- TEXTE ÉTUDIÉ:
Afrique: La « Légion ouest-africaine » va-t-elle sauter sur Niamey ?

Le film de Raoul Coutard (1980) - La Légion saute sur Kolwezi - immortalise l'opération de sauvetage de Kolwezi en 1978 en République du Zaïre (aujourd'hui la RDC). MDW souhaite apporter sa petite contribution aux multiples analyses de ce qui se passe actuellement dans une partie de l'Afrique de l'Ouest sur le continent. La Communauté des États de l'Afrique de l'Ouest (CEDEAO) est une organisation régionale créée en 1975, composée de 15 pays, dont le Bénin, le Burkina Faso, le Cap-Vert, la Côte d'Ivoire, la Gambie, le Ghana, la Guinée, la Guinée-Bissau, le Libéria, le Mali, Niger, Nigéria, Sénégal, Sierra Leone et Togo.

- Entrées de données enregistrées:
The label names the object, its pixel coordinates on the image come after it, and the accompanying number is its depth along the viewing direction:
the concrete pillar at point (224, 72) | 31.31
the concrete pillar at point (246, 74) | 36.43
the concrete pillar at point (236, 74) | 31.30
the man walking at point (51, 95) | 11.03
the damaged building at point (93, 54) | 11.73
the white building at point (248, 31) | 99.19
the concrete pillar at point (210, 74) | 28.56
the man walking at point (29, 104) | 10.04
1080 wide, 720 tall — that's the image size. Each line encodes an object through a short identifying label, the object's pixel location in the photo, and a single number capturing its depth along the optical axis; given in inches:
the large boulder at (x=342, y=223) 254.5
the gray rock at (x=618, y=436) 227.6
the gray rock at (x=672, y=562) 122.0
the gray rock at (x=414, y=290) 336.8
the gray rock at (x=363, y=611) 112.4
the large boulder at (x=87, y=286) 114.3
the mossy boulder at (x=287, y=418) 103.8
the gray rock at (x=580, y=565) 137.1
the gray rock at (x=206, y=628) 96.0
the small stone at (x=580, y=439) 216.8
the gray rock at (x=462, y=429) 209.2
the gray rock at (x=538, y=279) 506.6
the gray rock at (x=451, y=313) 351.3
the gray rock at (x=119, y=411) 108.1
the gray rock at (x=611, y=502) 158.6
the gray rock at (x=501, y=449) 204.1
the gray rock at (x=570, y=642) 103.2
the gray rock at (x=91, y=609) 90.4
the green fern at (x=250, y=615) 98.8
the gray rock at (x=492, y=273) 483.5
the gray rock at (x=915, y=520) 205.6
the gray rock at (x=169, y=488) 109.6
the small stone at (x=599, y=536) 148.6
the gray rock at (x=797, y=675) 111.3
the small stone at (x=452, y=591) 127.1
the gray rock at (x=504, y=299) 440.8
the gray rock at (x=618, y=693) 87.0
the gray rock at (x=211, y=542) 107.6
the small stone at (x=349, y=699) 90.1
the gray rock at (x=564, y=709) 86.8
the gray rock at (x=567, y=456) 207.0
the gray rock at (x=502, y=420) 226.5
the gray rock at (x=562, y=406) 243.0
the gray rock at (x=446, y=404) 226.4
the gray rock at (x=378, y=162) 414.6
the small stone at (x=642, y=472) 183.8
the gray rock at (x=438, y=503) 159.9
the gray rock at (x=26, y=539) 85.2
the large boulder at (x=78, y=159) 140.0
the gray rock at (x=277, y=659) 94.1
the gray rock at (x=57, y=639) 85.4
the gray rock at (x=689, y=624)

- CONSIGNE:
Recopiez le passage du texte étudié situé entre « Le film de Raoul » et « Leone et Togo. », ces deux bornes comprises. Ces items proviennent d'une autre source.

- RÉPONSE ATTENDUE:
Le film de Raoul Coutard (1980) - La Légion saute sur Kolwezi - immortalise l'opération de sauvetage de Kolwezi en 1978 en République du Zaïre (aujourd'hui la RDC). MDW souhaite apporter sa petite contribution aux multiples analyses de ce qui se passe actuellement dans une partie de l'Afrique de l'Ouest sur le continent. La Communauté des États de l'Afrique de l'Ouest (CEDEAO) est une organisation régionale créée en 1975, composée de 15 pays, dont le Bénin, le Burkina Faso, le Cap-Vert, la Côte d'Ivoire, la Gambie, le Ghana, la Guinée, la Guinée-Bissau, le Libéria, le Mali, Niger, Nigéria, Sénégal, Sierra Leone et Togo.